── DATA FOR REVIEW ──

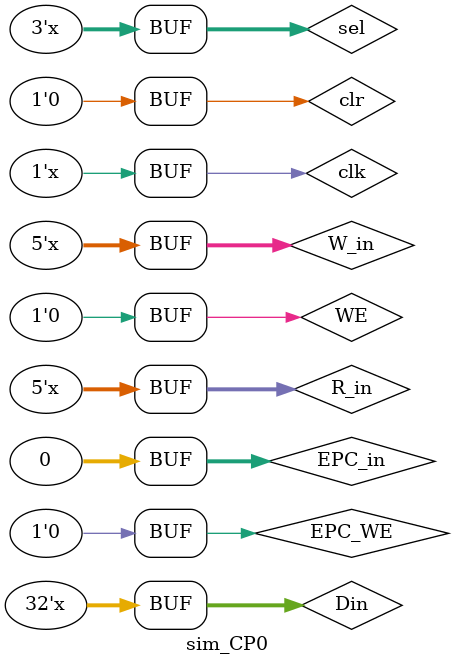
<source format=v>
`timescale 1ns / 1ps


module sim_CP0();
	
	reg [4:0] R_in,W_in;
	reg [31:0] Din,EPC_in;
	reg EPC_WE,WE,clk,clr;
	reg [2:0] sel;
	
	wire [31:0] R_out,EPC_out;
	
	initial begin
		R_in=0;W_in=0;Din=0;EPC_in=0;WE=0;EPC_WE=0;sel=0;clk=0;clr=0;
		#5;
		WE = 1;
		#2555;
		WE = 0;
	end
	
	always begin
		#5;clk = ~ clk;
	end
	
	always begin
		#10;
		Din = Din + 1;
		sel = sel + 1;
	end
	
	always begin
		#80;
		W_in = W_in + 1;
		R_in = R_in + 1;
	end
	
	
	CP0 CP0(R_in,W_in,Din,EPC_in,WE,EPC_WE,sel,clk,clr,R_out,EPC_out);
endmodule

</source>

───

* **ACTIVITY**:
Retype, without changes, the lines from the line holding "#5;clk = ~ clk;" to the end of the data, both ends included.

* **ANSWER SECTION**:
		#5;clk = ~ clk;
	end
	
	always begin
		#10;
		Din = Din + 1;
		sel = sel + 1;
	end
	
	always begin
		#80;
		W_in = W_in + 1;
		R_in = R_in + 1;
	end
	
	
	CP0 CP0(R_in,W_in,Din,EPC_in,WE,EPC_WE,sel,clk,clr,R_out,EPC_out);
endmodule

</source>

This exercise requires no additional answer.